FRAGMENTO SELECCIONADO =
- - - - - - -
Tiempo de lectura: 5 minutos

“Se me ha muerto como del rayo”, decía Miguel Hernández, poeta de las dos Españas. La muerte tiene esa ráfaga. La muerte sobrenatural cuando más de adentro de uno es el que muere. ¿Qué pasó acá? ¿Qué es esta mañana sin el salute, equipazo? ¿Despedir a Mario? No sé cómo despedir a Mario. Con la muerte no nos podemos sentar a tomar un café, Marito. Estoy esperando que llueva, para tender la ropa y que se moje todo. Hay que poner todo a llorar. Nadie vio venir que estabas tan frágil del corazón. Y ahora parece tan fácil entrever que estaba tan frágil. “Anticipó todo en su corazón”, dice un amigo para nombrar también una espada de Damocles argentina. Alguien sacó una cuenta: no tenía un día libre últimamente. ¿De parar no hablamos nunca? El que oficia de parar la pelota es el que no para nunca. Así es la paradoja del generoso.
- - - - - - -
CONSIGNA = Continúa el fragmento sobre la muerte de Mario a partir de su última oración. Las filas no intervienen en esto.

(Datos)
- - - - - - -
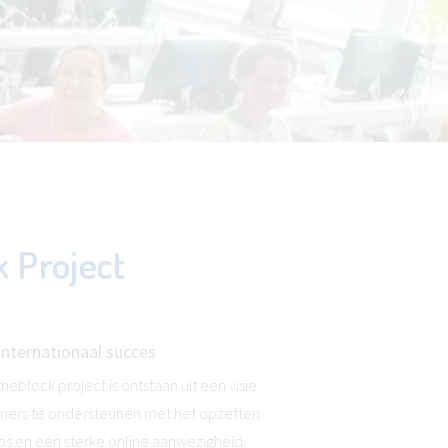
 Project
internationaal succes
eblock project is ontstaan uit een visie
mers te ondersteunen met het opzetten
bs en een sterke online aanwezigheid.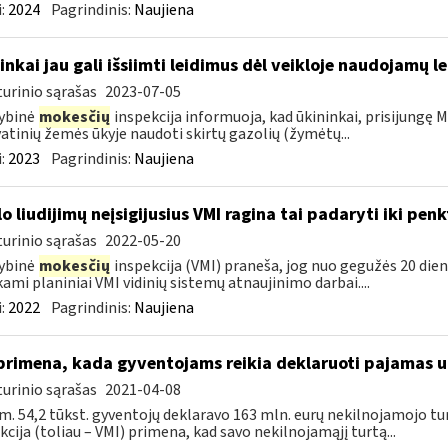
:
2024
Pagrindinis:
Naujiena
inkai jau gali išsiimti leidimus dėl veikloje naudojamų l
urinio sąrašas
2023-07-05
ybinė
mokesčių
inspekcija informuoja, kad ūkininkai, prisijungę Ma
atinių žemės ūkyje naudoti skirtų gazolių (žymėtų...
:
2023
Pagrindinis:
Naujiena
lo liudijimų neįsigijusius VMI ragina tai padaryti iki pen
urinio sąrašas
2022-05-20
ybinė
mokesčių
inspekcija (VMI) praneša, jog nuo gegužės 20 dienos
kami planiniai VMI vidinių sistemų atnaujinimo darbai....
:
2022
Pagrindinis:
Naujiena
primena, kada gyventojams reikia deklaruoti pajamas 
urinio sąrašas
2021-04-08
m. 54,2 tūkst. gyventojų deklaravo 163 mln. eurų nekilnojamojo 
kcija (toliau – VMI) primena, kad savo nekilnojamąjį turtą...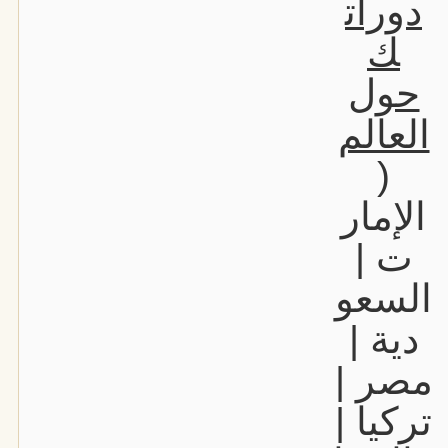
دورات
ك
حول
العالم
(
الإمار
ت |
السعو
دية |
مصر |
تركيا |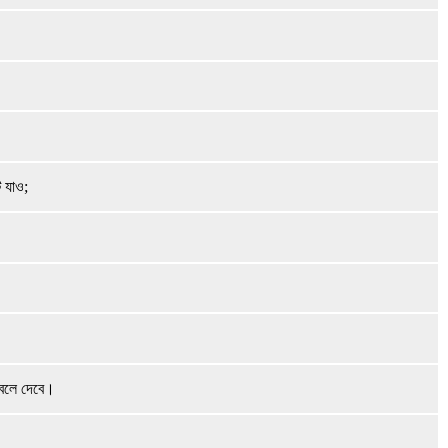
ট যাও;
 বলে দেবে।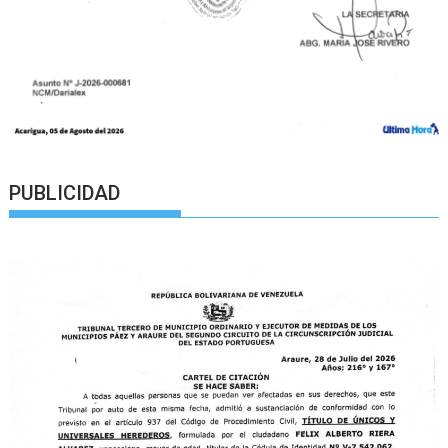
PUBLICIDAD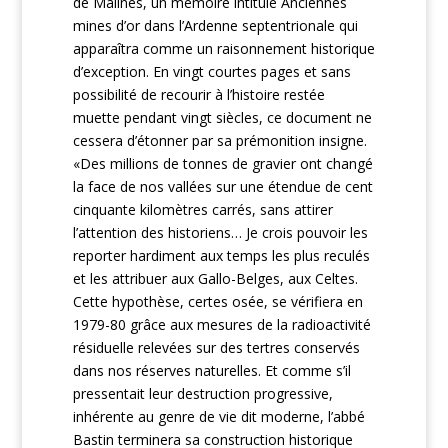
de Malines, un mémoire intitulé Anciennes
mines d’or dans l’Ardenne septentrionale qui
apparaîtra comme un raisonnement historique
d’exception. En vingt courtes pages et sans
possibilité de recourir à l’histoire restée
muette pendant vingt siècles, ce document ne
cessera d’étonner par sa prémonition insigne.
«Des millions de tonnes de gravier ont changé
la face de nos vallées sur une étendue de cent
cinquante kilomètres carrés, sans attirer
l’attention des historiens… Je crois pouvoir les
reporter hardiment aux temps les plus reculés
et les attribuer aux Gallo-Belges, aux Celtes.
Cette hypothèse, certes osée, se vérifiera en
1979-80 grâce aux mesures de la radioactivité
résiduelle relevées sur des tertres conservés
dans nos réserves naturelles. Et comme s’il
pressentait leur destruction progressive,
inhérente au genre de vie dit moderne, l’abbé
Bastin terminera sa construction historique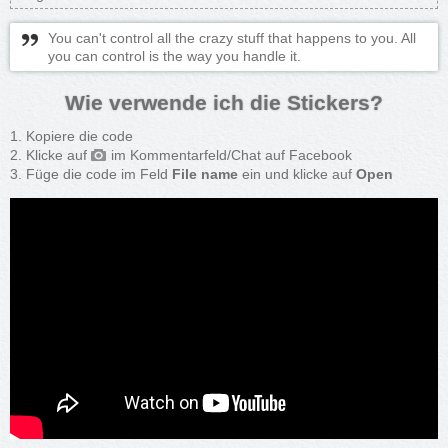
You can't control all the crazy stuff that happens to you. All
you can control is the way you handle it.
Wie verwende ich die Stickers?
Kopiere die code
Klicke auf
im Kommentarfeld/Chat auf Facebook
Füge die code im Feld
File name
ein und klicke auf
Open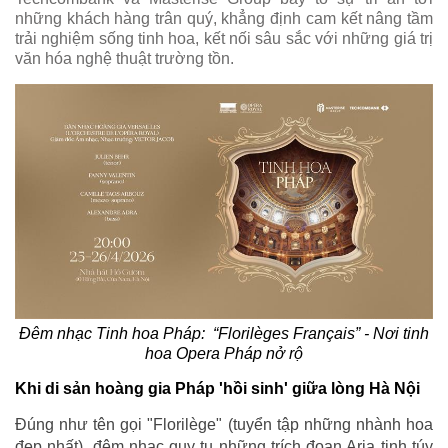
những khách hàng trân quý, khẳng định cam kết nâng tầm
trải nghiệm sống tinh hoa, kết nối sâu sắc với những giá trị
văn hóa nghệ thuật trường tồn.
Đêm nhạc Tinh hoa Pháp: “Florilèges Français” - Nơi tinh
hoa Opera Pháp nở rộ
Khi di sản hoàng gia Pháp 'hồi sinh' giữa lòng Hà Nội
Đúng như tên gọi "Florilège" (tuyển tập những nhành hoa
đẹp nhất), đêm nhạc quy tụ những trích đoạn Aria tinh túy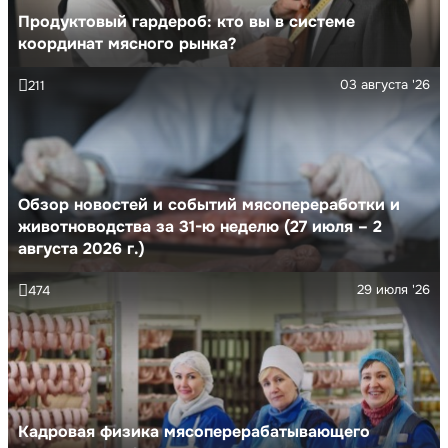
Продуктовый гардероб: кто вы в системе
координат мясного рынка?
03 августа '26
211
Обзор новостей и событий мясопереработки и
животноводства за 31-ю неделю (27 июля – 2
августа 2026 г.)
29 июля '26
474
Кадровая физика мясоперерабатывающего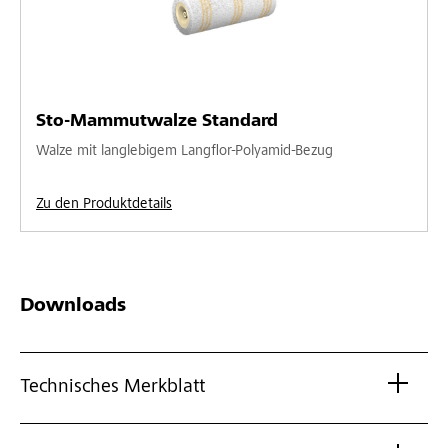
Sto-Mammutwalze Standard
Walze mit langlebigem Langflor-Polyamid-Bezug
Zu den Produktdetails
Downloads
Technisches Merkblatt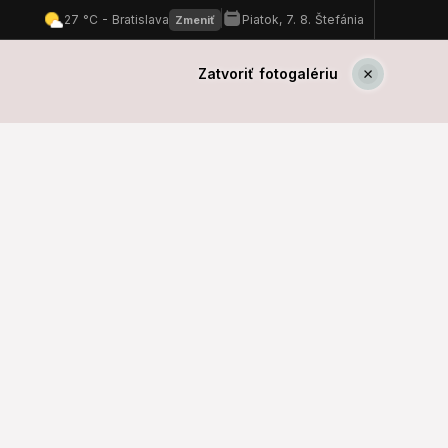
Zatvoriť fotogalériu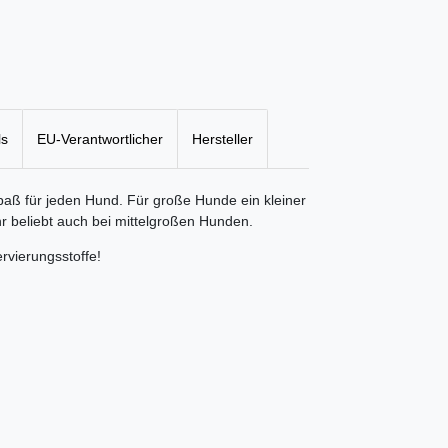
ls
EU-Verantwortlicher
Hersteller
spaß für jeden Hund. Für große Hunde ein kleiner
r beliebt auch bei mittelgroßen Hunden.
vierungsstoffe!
- - - - - - -
EJERCICIO RESUELTO =
Como no le dabas pelota al vino, y yo creo que por algo el vino es el primer milagro, de golpe sentí que nos faltó un vino. Uno solo, aunque sea, ya que hubo tanto asado, tantos encuentros, pero ese aceite de uva en el medio de nosotros nos hubiera forzado a decirnos las cosas que igual ya sabíamos que nos íbamos a decir. El respeto, la amistad sagrada, la cuerda filiatoria, saber que un día tocará extrañarse como toca ahora, es lo que el vino acelera muchas veces. Adelanta ceremonias, el más allá y el más acá. ¿Dónde hay un Mario para desahogarse por la ausencia de Mario?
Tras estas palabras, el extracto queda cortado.